Często słyszę od rodziców: „Nie rozumiem mojego dziecka. Ono mnie nie słucha. Nie szanuje mnie. Robi coś, na co nie mam zgody”. I to jest pierwszy punkt zapalny, oczekiwanie posłuszeństwa. W tradycyjnym modelu rodzicielstwa to rodzic „wie lepiej”, ma większe doświadczenie, więc dziecko powinno słuchać i okazywać szacunek. Właśnie tu działa tzw. ego rodzicielskie, czyli potrzeba kontroli, posłuszeństwa i autorytetu.

Drugim bardzo trudnym obszarem są emocje. Wielu rodziców nie rozumie, że dziecko od samego początku przeżywa emocje bardzo intensywnie i naturalnie, pełnym ciałem. Małe dzieci śmieją się szczerze i głośno, a po chwili potrafią płakać całym sobą, by za moment znów się śmiać. U nich emocje płyną falą, pojawiają się, są przeżywane i odpływają. To my  dorośli  zaczynamy nadawać tym emocjom znaczenie, oceniać je, tworzyć wokół nich historie. Społecznie i kulturowo uczymy dzieci, żeby emocje tłumiły. Boimy się zwłaszcza złości, często mylimy ją z agresją. Dziecko od małego dostaje komunikat: „Jeśli się złościsz, to jesteś niegrzeczny, zły. Masz przestać, uspokój się”. A zamiast wspierać w przeżywaniu emocji, uczymy je, że trzeba je ukrywać.

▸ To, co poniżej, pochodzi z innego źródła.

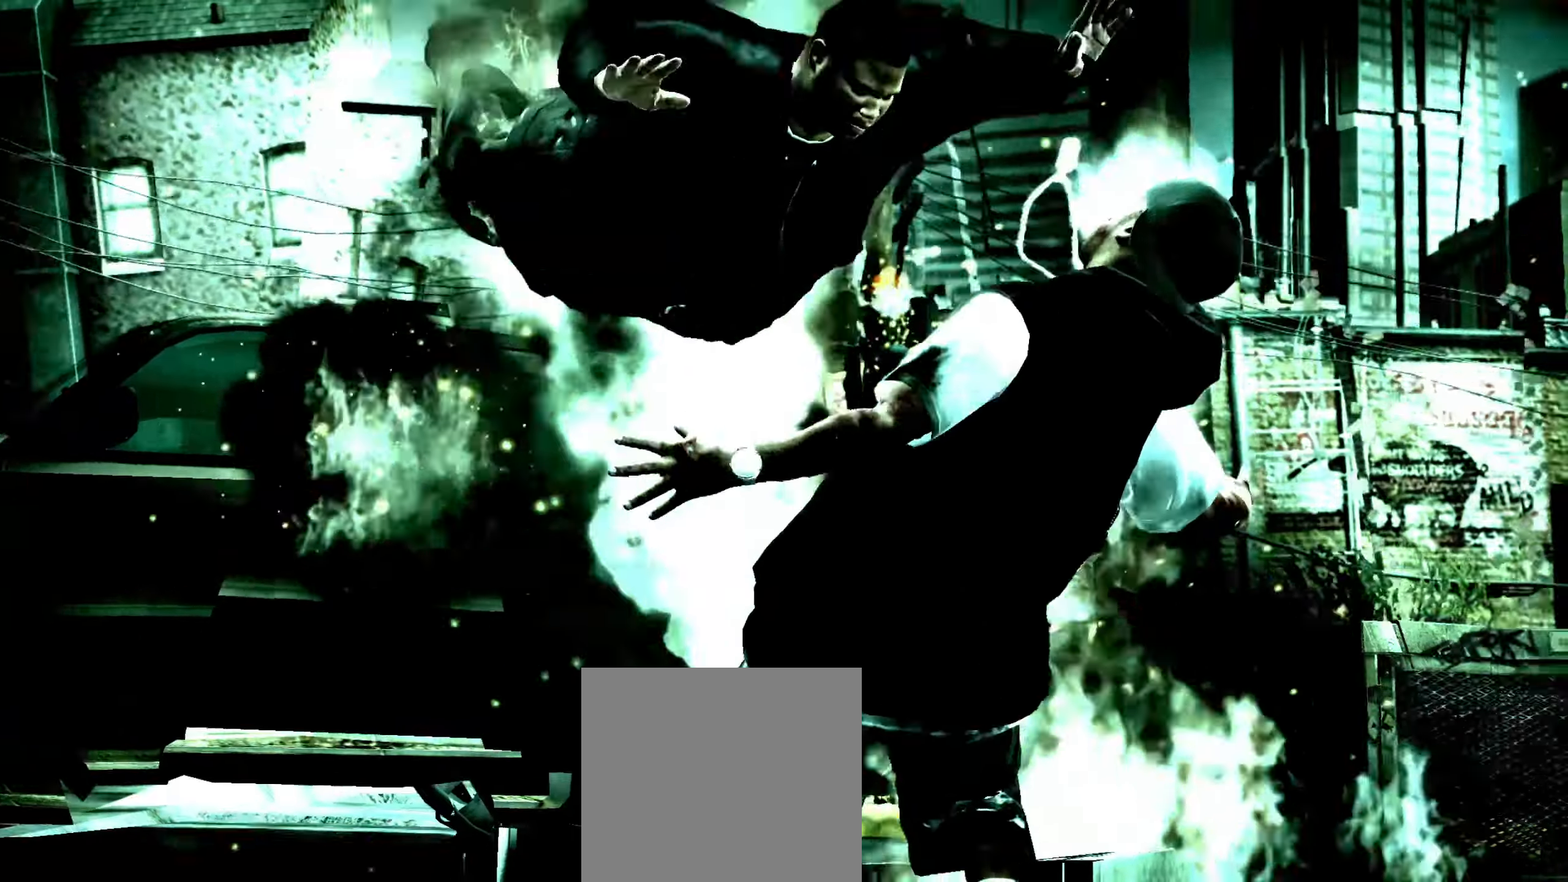
{"dt_ms": 500, "buttons": [], "left_stick": "center", "right_stick": "right", "events": [[83, "left_stick", "center"], [183, "left_stick", "up-left"], [233, "right_stick", "right"], [300, "left_stick", "center"], [317, "right_stick", "down"], [383, "right_stick", "up-left"], [483, "right_stick", "right"]]}
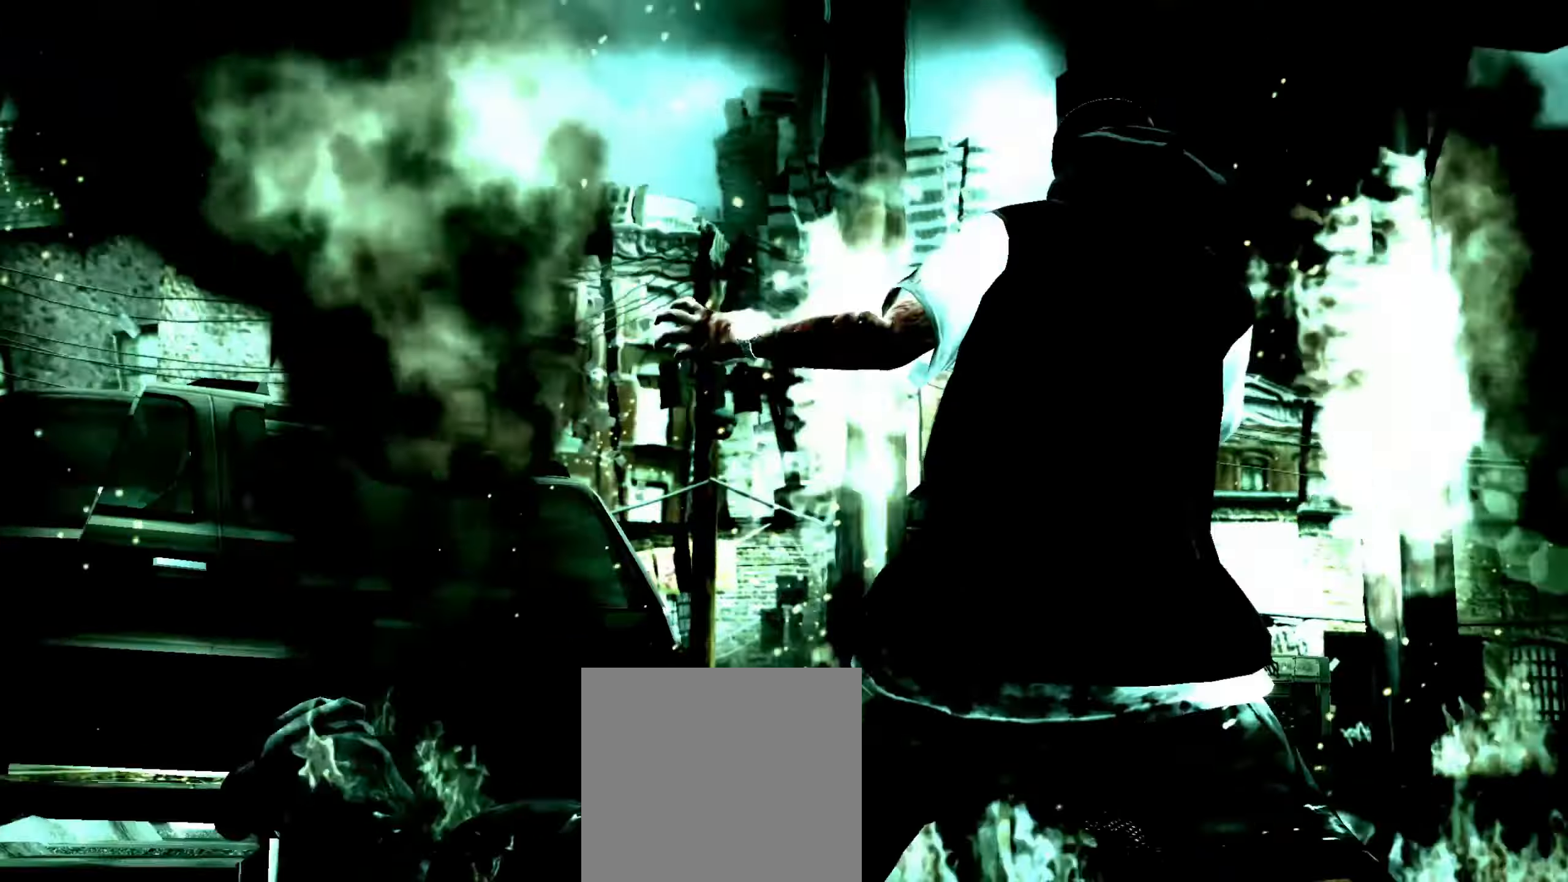
{"dt_ms": 500, "buttons": [], "left_stick": "center", "right_stick": "up-left", "events": [[17, "right_stick", "down-right"], [117, "right_stick", "up-left"], [167, "right_stick", "up-right"], [267, "right_stick", "down-left"], [317, "right_stick", "up-left"], [367, "right_stick", "up-right"], [417, "right_stick", "down-right"], [500, "right_stick", "up-left"]]}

młoda kobieta i dziewczynka wybierają choinkę; tekst o macochach - Hello Zdrowie

Bardzo często dzieje się tak, że rodzic, który sam jako dziecko musiał tłumić emocje, później, gdy jego własne dziecko przeżywa coś intensywnie, nie potrafi tego udźwignąć. Nie umie dać mu przestrzeni na emocje, bo sam jej nigdy nie dostał. Zamiast zobaczyć, że dziecko przeżywa coś naturalnego, interpretuje to jako bunt, złośliwość, brak szacunku. Na sesjach słyszę wiele historii, w których rodzice mówią wprost, że chcą, by nawet małe dzieci były „grzeczne”, spokojne, posłuszne. Nie rozumieją, że małe dziecko nie ma jeszcze w pełni rozwiniętego mózgu, że jego układ nerwowy dopiero uczy się regulacji emocji. Ono nie robi nic „na złość”. Ono po prostu przeżywa.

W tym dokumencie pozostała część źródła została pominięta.